# Type Two RTA - “low wattage” dual coil atty



## CJB85 (17/11/20)

Saw this “show and tell” last night and it looks really interesting. If @Rob Fisher ever went the dual coil route, I guess this would be a great fit. The wicking method and 2 part chimney almost makes it a dual coil Dvarw.

Reactions: Like 3 | Winner 3 | Thanks 1


----------



## TheSubieVaper (17/11/20)

I watched the live build stream last night, looks like a very interesting RTA

Reactions: Like 2 | Agree 1


----------



## CJB85 (17/11/20)

TheSubieVaper said:


> I watched the live build stream last night, looks like a very interesting RTA


Definitely, but at $75 it’s not exactly cheap.

Reactions: Agree 3


----------



## Hakhan (17/11/20)

is it just me or does remind you of the original merlin mini...the one you had to remove the screw to refill

Reactions: Like 1


----------



## Mujahid Padayachy (18/5/21)

Does anyone have any feedback on this?


----------



## GSM500 (18/5/21)

Mujahid Padayachy said:


> Does anyone have any feedback on this?[/QUOTE


I do enjoy this atty, it's a restricted DL with pretty smooth airflow and good flavour for a low power dual coil build. Build and wick is a little more challenging than others but not too bad.

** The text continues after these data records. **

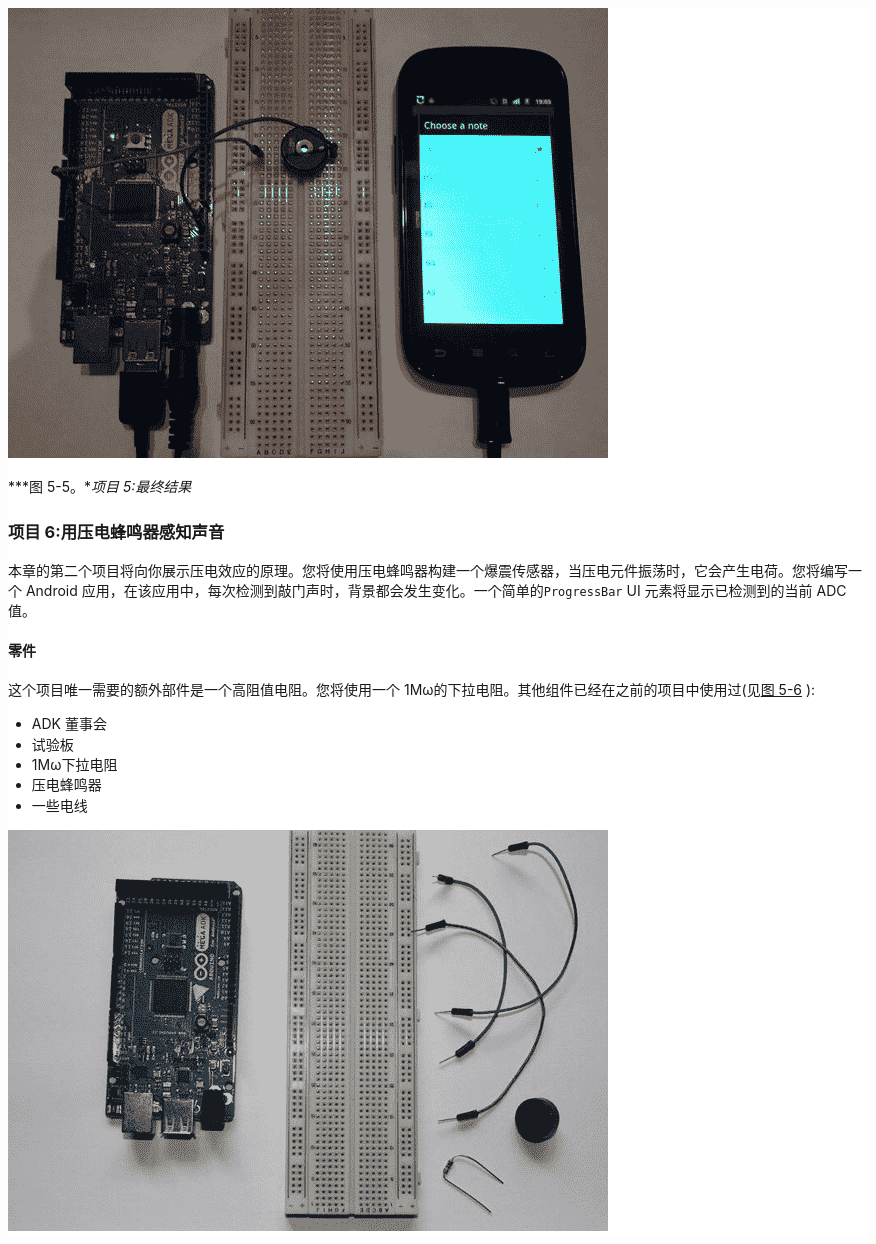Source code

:![images](img/9781430241973_Fig05-05.jpg)

***图 5-5。**项目 5:最终结果*

### 项目 6:用压电蜂鸣器感知声音

本章的第二个项目将向你展示压电效应的原理。您将使用压电蜂鸣器构建一个爆震传感器，当压电元件振荡时，它会产生电荷。您将编写一个 Android 应用，在该应用中，每次检测到敲门声时，背景都会发生变化。一个简单的`ProgressBar` UI 元素将显示已检测到的当前 ADC 值。

#### 零件

这个项目唯一需要的额外部件是一个高阻值电阻。您将使用一个 1Mω的下拉电阻。其他组件已经在之前的项目中使用过(见[图 5-6](#fig_5_6) ):

*   ADK 董事会
*   试验板
*   1Mω下拉电阻
*   压电蜂鸣器
*   一些电线

![images](img/9781430241973_Fig05-06.jpg)
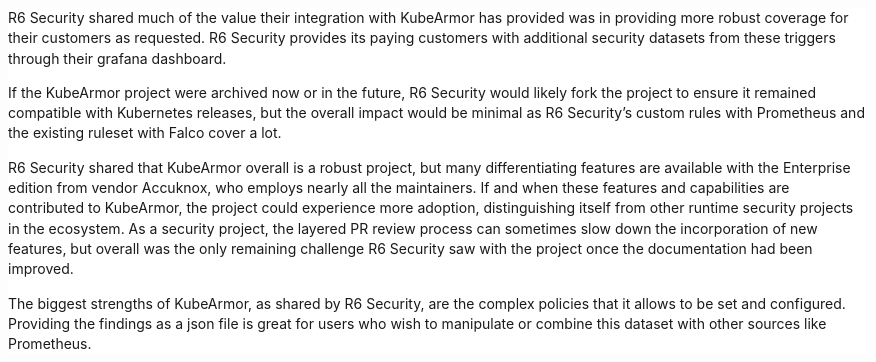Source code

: R6 Security shared much of the value their integration with KubeArmor has provided was in providing more robust coverage for their customers as requested. R6 Security provides its paying customers with additional security datasets from these triggers through their grafana dashboard.

If the KubeArmor project were archived now or in the future, R6 Security would likely fork the project to ensure it remained compatible with Kubernetes releases, but the overall impact would be minimal as R6 Security’s custom rules with Prometheus and the existing ruleset with Falco cover a lot.

R6 Security shared that KubeArmor overall is a robust project, but many differentiating features are available with the Enterprise edition from vendor Accuknox, who employs nearly all the maintainers. If and when these features and capabilities are contributed to KubeArmor, the project could experience more adoption, distinguishing itself from other runtime security projects in the ecosystem.  As a security project, the layered PR review process can sometimes slow down the incorporation of new features, but overall was the only remaining challenge R6 Security saw with the project once the documentation had been improved.

The biggest strengths of KubeArmor, as shared by R6 Security, are the complex policies that it allows to be set and configured. Providing the findings as a json file is great for users who wish to manipulate or combine this dataset with other sources like Prometheus.
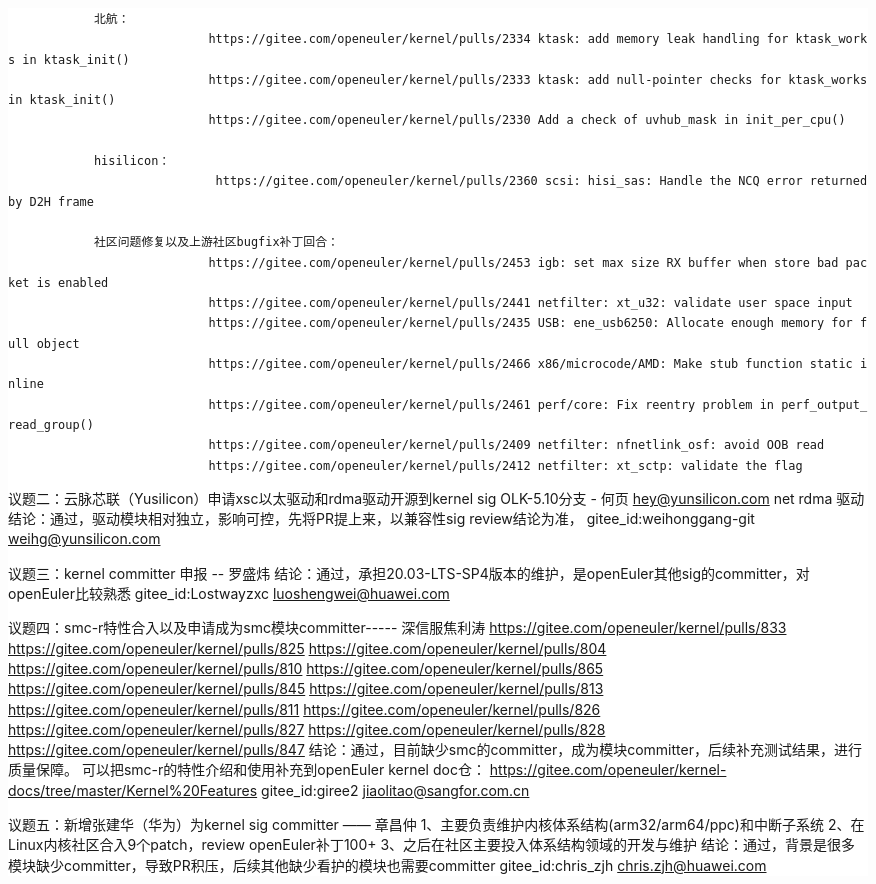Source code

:                北航：
                                https://gitee.com/openeuler/kernel/pulls/2334 ktask: add memory leak handling for ktask_works in ktask_init()
                                https://gitee.com/openeuler/kernel/pulls/2333 ktask: add null-pointer checks for ktask_works in ktask_init()
                                https://gitee.com/openeuler/kernel/pulls/2330 Add a check of uvhub_mask in init_per_cpu()
                                
                hisilicon：
                                 https://gitee.com/openeuler/kernel/pulls/2360 scsi: hisi_sas: Handle the NCQ error returned by D2H frame
                                 
                社区问题修复以及上游社区bugfix补丁回合：
                                https://gitee.com/openeuler/kernel/pulls/2453 igb: set max size RX buffer when store bad packet is enabled
                                https://gitee.com/openeuler/kernel/pulls/2441 netfilter: xt_u32: validate user space input
                                https://gitee.com/openeuler/kernel/pulls/2435 USB: ene_usb6250: Allocate enough memory for full object
                                https://gitee.com/openeuler/kernel/pulls/2466 x86/microcode/AMD: Make stub function static inline
                                https://gitee.com/openeuler/kernel/pulls/2461 perf/core: Fix reentry problem in perf_output_read_group()
                                https://gitee.com/openeuler/kernel/pulls/2409 netfilter: nfnetlink_osf: avoid OOB read
                                https://gitee.com/openeuler/kernel/pulls/2412 netfilter: xt_sctp: validate the flag

议题二：云脉芯联（Yusilicon）申请xsc以太驱动和rdma驱动开源到kernel sig OLK-5.10分支 - 何页 hey@yunsilicon.com
net rdma 驱动
结论：通过，驱动模块相对独立，影响可控，先将PR提上来，以兼容性sig review结论为准，
gitee_id:weihonggang-git <weihg@yunsilicon.com>

议题三：kernel committer 申报 -- 罗盛炜
结论：通过，承担20.03-LTS-SP4版本的维护，是openEuler其他sig的committer，对openEuler比较熟悉
gitee_id:Lostwayzxc <luoshengwei@huawei.com>

议题四：smc-r特性合入以及申请成为smc模块committer----- 深信服焦利涛
https://gitee.com/openeuler/kernel/pulls/833
https://gitee.com/openeuler/kernel/pulls/825
https://gitee.com/openeuler/kernel/pulls/804
https://gitee.com/openeuler/kernel/pulls/810
https://gitee.com/openeuler/kernel/pulls/865
https://gitee.com/openeuler/kernel/pulls/845
https://gitee.com/openeuler/kernel/pulls/813
https://gitee.com/openeuler/kernel/pulls/811
https://gitee.com/openeuler/kernel/pulls/826
https://gitee.com/openeuler/kernel/pulls/827
https://gitee.com/openeuler/kernel/pulls/828
https://gitee.com/openeuler/kernel/pulls/847
结论：通过，目前缺少smc的committer，成为模块committer，后续补充测试结果，进行质量保障。
可以把smc-r的特性介绍和使用补充到openEuler kernel doc仓：
https://gitee.com/openeuler/kernel-docs/tree/master/Kernel%20Features
gitee_id:giree2 <jiaolitao@sangfor.com.cn>

议题五：新增张建华（华为）为kernel sig committer —— 章昌仲
1、主要负责维护内核体系结构(arm32/arm64/ppc)和中断子系统
2、在Linux内核社区合入9个patch，review openEuler补丁100+
3、之后在社区主要投入体系结构领域的开发与维护
结论：通过，背景是很多模块缺少committer，导致PR积压，后续其他缺少看护的模块也需要committer
gitee_id:chris_zjh <chris.zjh@huawei.com>
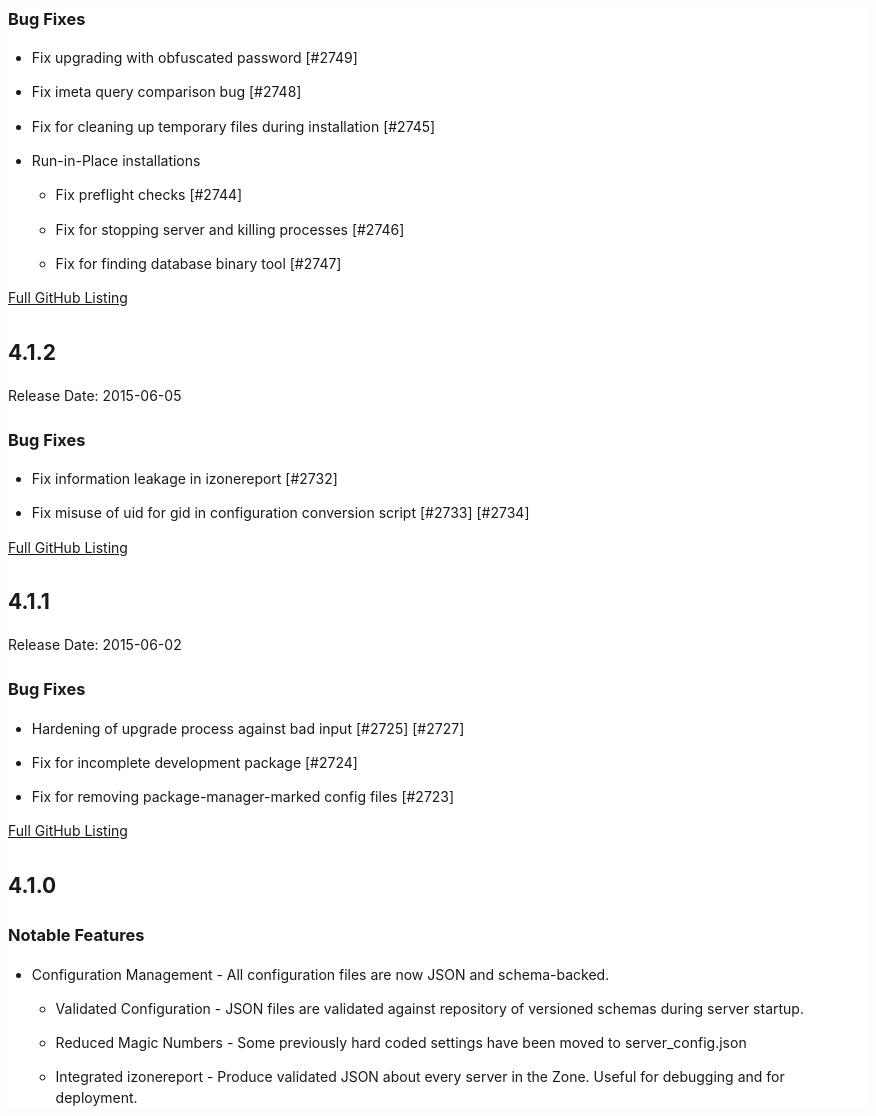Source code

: ### Bug Fixes

  - Fix upgrading with obfuscated password [#2749]

  - Fix imeta query comparison bug [#2748]

  - Fix for cleaning up temporary files during installation [#2745]

  - Run-in-Place installations

    - Fix preflight checks [#2744]

    - Fix for stopping server and killing processes [#2746]

    - Fix for finding database binary tool [#2747]

[Full GitHub Listing](https://github.com/irods/irods/issues?q=milestone%3A4.1.3)

## 4.1.2

Release Date: 2015-06-05

### Bug Fixes

  - Fix information leakage in izonereport [#2732]

  - Fix misuse of uid for gid in configuration conversion script [#2733] [#2734]

[Full GitHub Listing](https://github.com/irods/irods/issues?q=milestone%3A4.1.2)

## 4.1.1

Release Date: 2015-06-02

### Bug Fixes

  - Hardening of upgrade process against bad input [#2725] [#2727]

  - Fix for incomplete development package [#2724]

  - Fix for removing package-manager-marked config files [#2723]

[Full GitHub Listing](https://github.com/irods/irods/issues?q=milestone%3A4.1.1)

## 4.1.0

### Notable Features

  - Configuration Management - All configuration files are now JSON and schema-backed.

    - Validated Configuration - JSON files are validated against repository of versioned schemas during server startup.

    - Reduced Magic Numbers - Some previously hard coded settings have been moved to server_config.json

    - Integrated izonereport - Produce validated JSON about every server in the Zone.  Useful for debugging and for deployment.
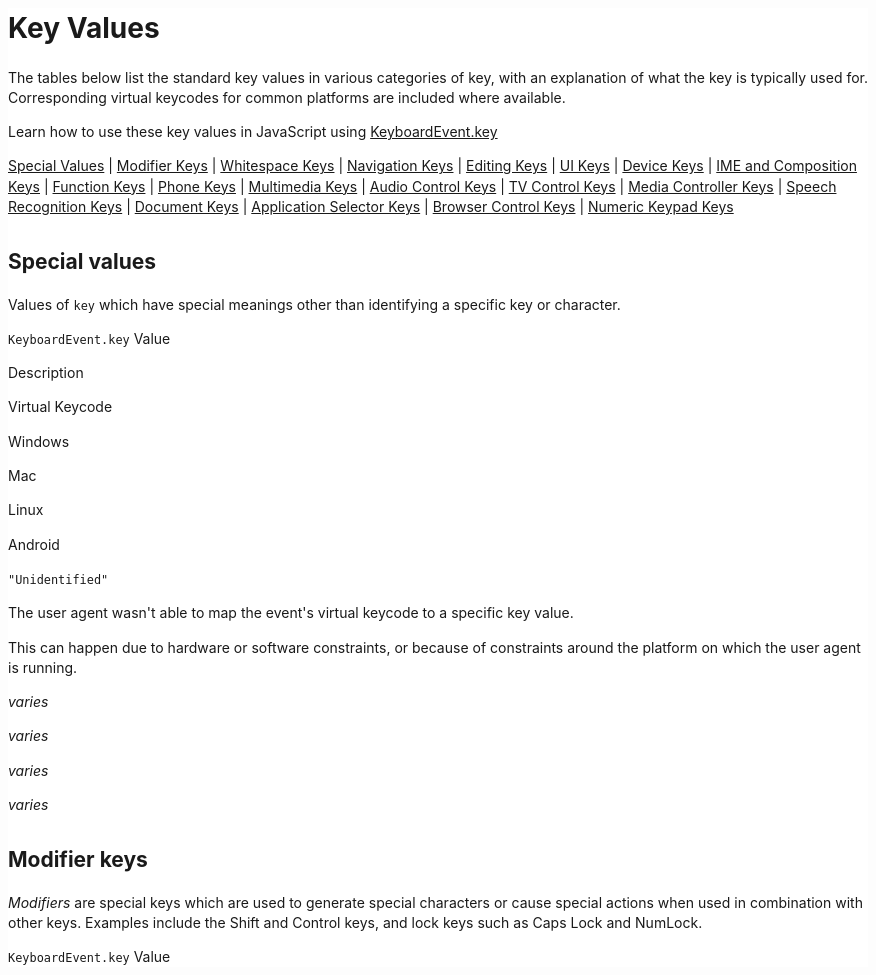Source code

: Key Values
==========

The tables below list the standard key values in various categories of key, with an explanation of what the key is typically used for. Corresponding virtual keycodes for common platforms are included where available.

Learn how to use these key values in JavaScript using [KeyboardEvent.key](../key)

[Special Values](#special_values) | [Modifier Keys](#modifier_keys) | [Whitespace Keys](#whitespace_keys) | [Navigation Keys](#navigation_keys) | [Editing Keys](#editing_keys) | [UI Keys](#ui_keys) | [Device Keys](#device_keys) | [IME and Composition Keys](#ime_and_composition_keys) | [Function Keys](#function_keys) | [Phone Keys](#phone_keys) | [Multimedia Keys](#multimedia_keys) | [Audio Control Keys](#audio_control_keys) | [TV Control Keys](#tv_control_keys) | [Media Controller Keys](#media_controller_keys) | [Speech Recognition Keys](#speech_recognition_keys) | [Document Keys](#document_keys) | [Application Selector Keys](#application_selector_keys) | [Browser Control Keys](#browser_control_keys) | [Numeric Keypad Keys](#numeric_keypad_keys)

Special values
--------------

Values of `key` which have special meanings other than identifying a specific key or character.

`KeyboardEvent.key` Value

Description

Virtual Keycode

Windows

Mac

Linux

Android

`"Unidentified"`

The user agent wasn't able to map the event's virtual keycode to a specific key value.

This can happen due to hardware or software constraints, or because of constraints around the platform on which the user agent is running.

*varies*

*varies*

*varies*

*varies*

Modifier keys
-------------

*Modifiers* are special keys which are used to generate special characters or cause special actions when used in combination with other keys. Examples include the Shift and Control keys, and lock keys such as Caps Lock and NumLock.

`KeyboardEvent.key` Value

Reactions: Like 3 | Thanks 1


----------



## Akil (18/5/21)

GSM500 said:


> I do enjoy this atty, it's a restricted DL with pretty smooth airflow and good flavour for a low power dual coil build. Build and wick is a little more challenging than others but not too bad.


I second that. Also struggled with the wicking. That "troll doll" method doesn't work for me. I wick it the way you would the kylin mini v2. Perfect for me

Reactions: Like 1 | Thanks 1


----------